Krizin etkisini azaltmak için bazı yollar mevcut, geri dönüşüm ve biyoçözünür plastik kullanımı gibi. Fakat etkili olabilmesi için, geri dönüşümle üretilen plastiklerin bir gün atılacak olan toplam plastik üretimine katkıda bulunmak yerine yeni plastik üretimini önlemesi gerekiyor. Bazı plastikler yakıt üretmek için piroliz olarak bilinen bir süreçte yakılırlar veya ısı ile ayrıştırılırlar. Ancak bu yöntemler sera gazı gibi kendi çevresel tehlikelerini üretirler.
Biyoçözünür plastikler başka bir çözüm olarak karşımıza çıkıyor ancak araştırmacılara göre bugün üretilen miktar çok küçük, 4,5 milyon ton civarındadır. Bu tür plastikler üretmek, yiyecek arzı için kullanılan mısırın yön değiştirmesi ve daha fazla enerji harcanması gibi diğer dezavantajları da beraberinde getiriyor.

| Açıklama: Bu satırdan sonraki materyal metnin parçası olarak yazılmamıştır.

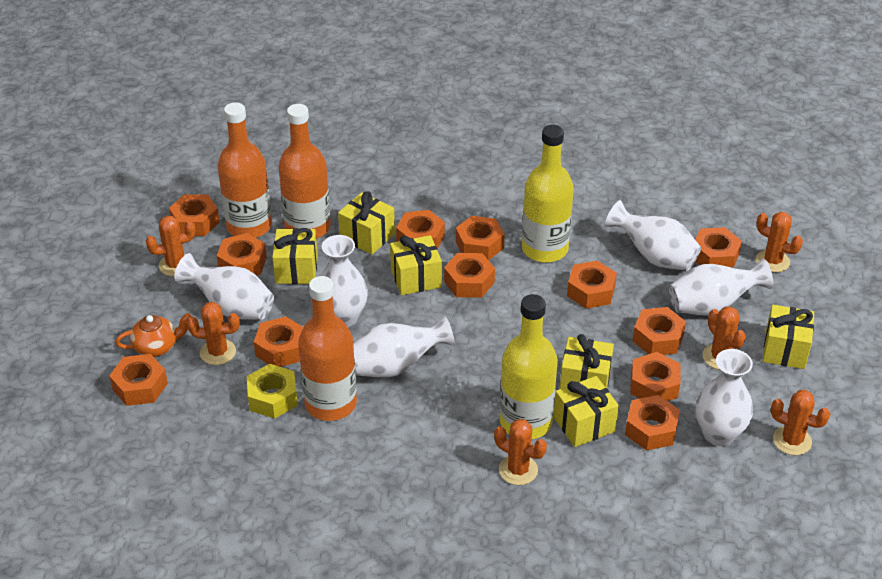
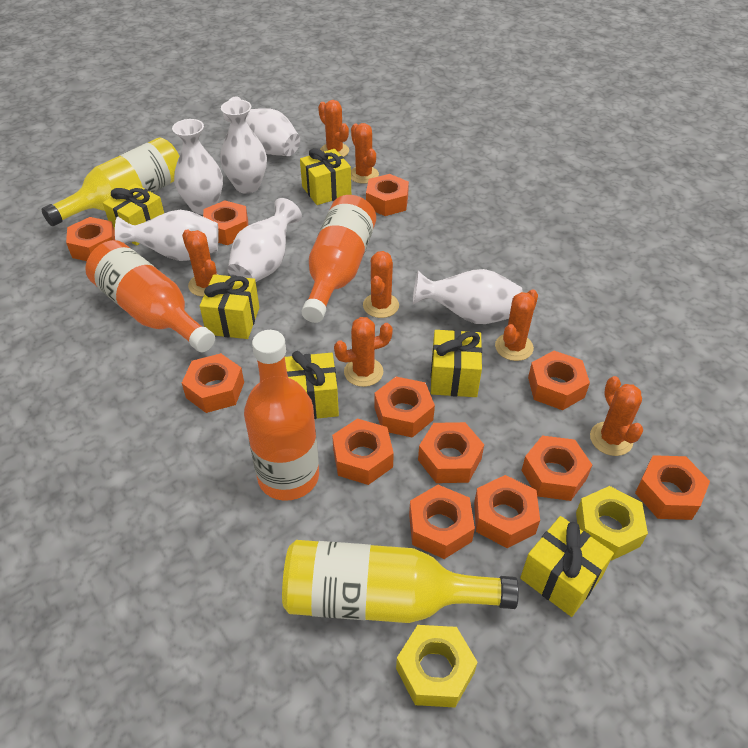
orange cactus: 6 -> 7
orange teapot: 1 -> 0
yellow nut: 1 -> 2

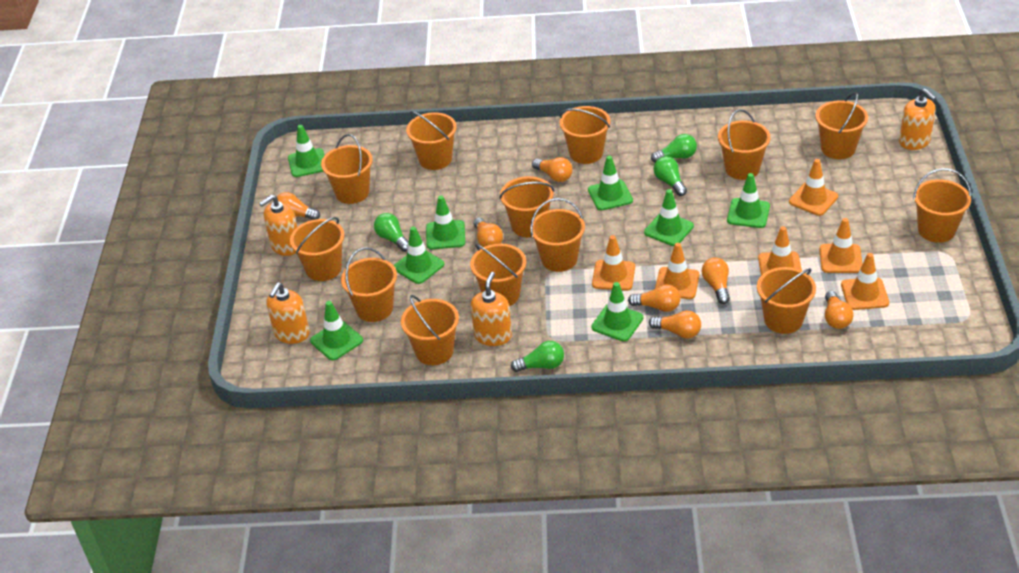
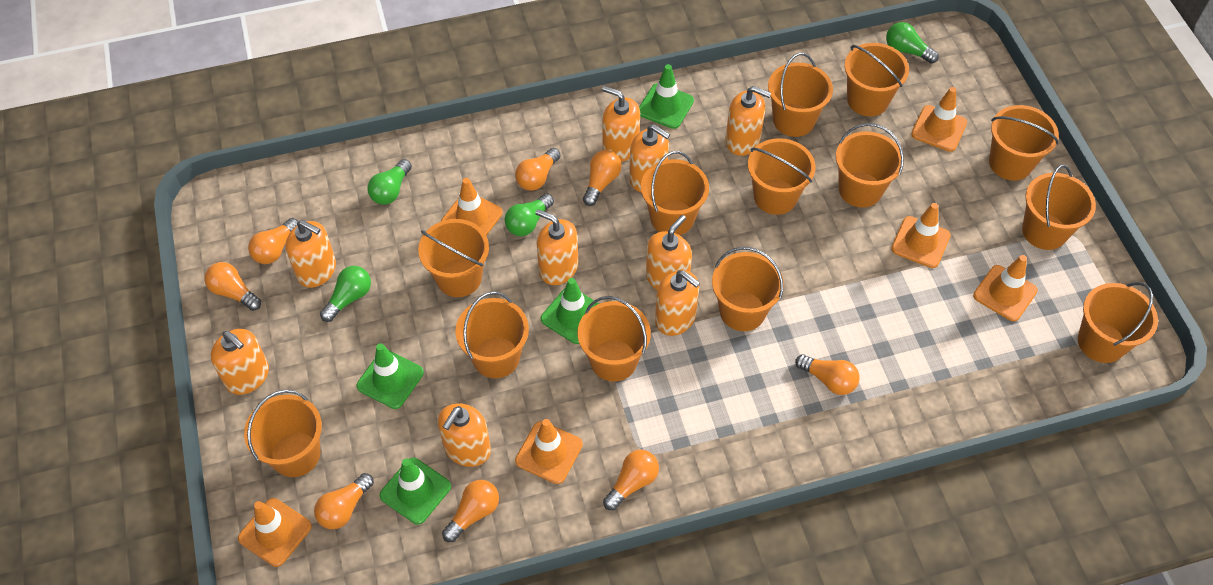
green traffic cone: 8 -> 4
orange light bulb: 7 -> 8
orange soap dispenser: 4 -> 9

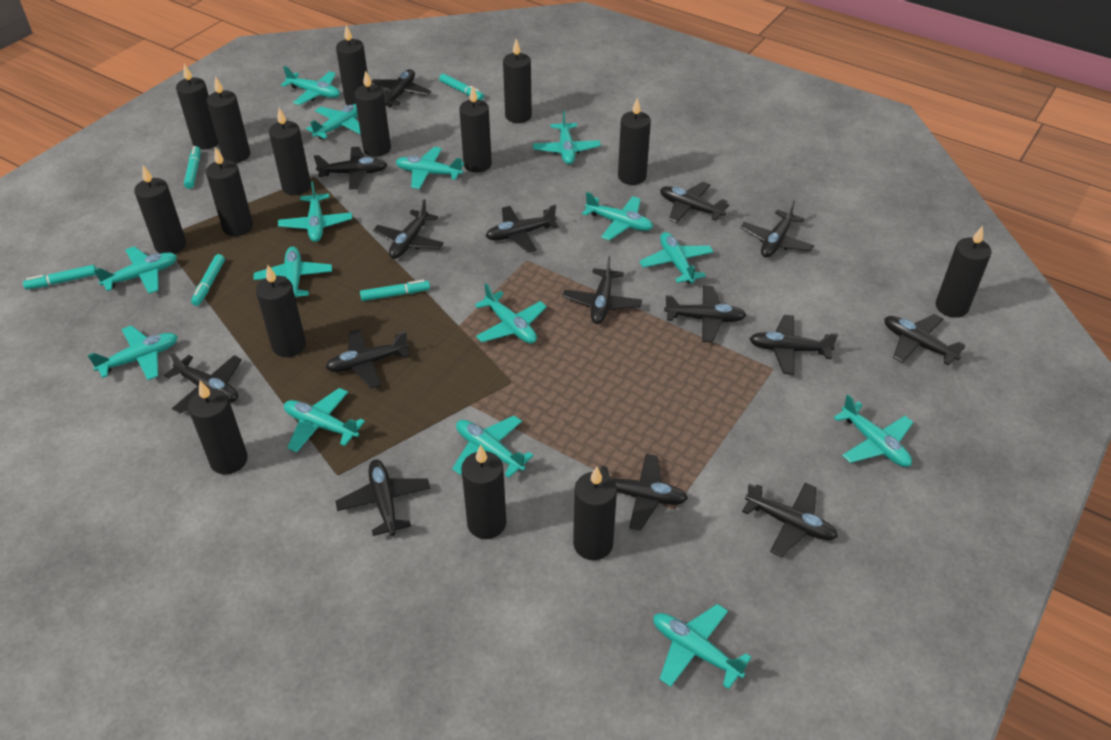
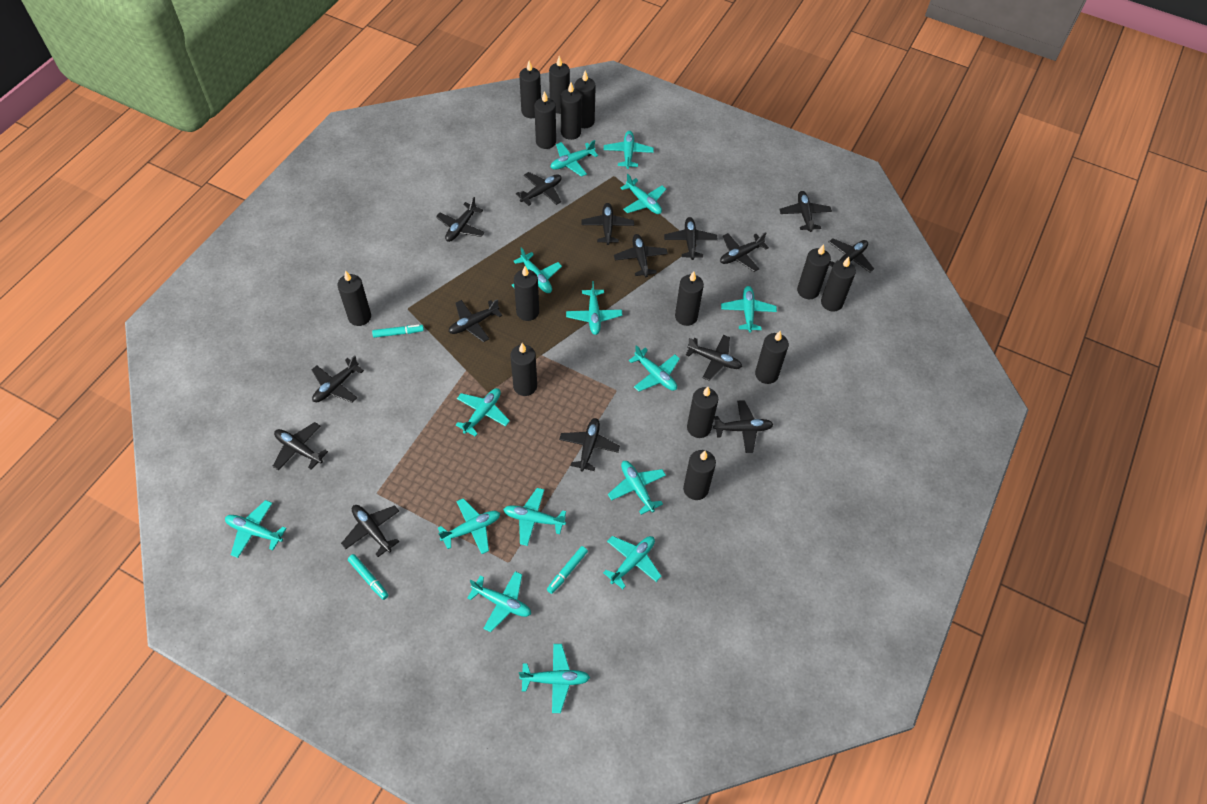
black candle: 15 -> 14
turquoise marker: 5 -> 3

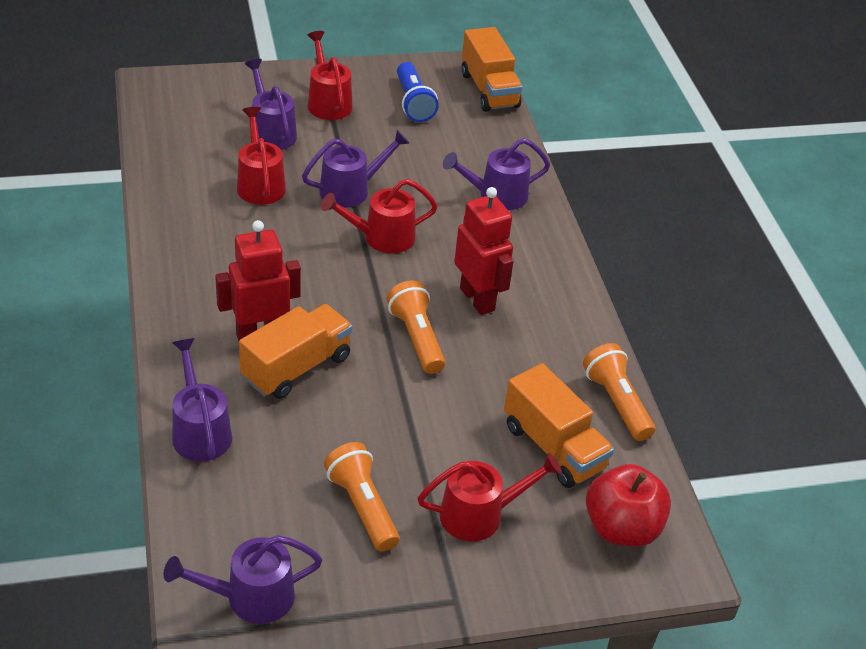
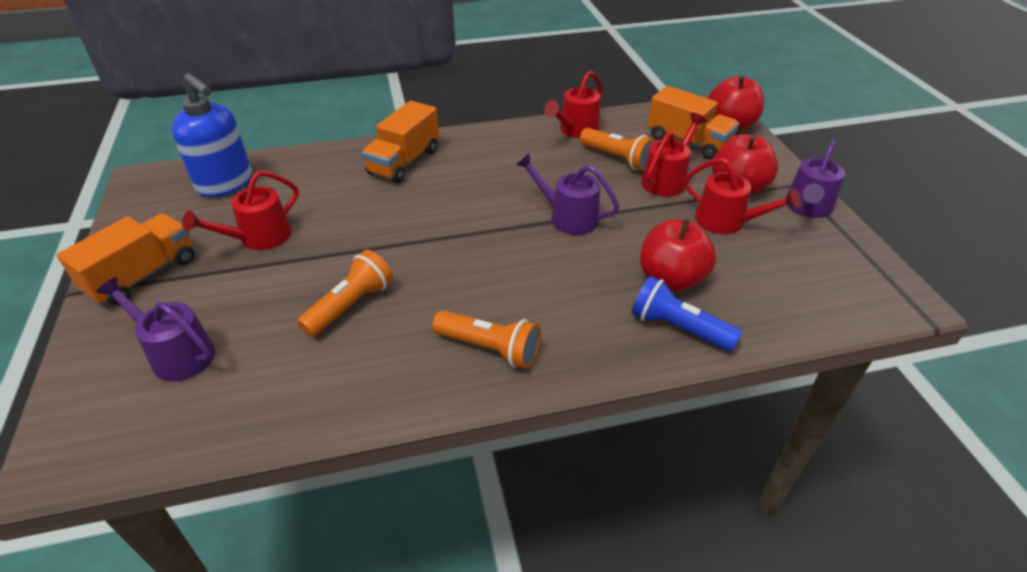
blue soap dispenser: 0 -> 1
purple watering can: 5 -> 3
red apple: 1 -> 3
red robot: 2 -> 0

Plastikler, insan uygarlığı onları üretebildikleri sürece hayatımızın bir parçası olacak, yazarlar bunun farkındadır ve yüz milyonlarca plastik türünün çevreye dökülmesiyle başa çıkmak için mantıklı stratejileri savunmaktadır. Onlarsız yaşayamayız, bu yüzden onlarla nasıl yaşayacağımızı öğrenmeliyiz.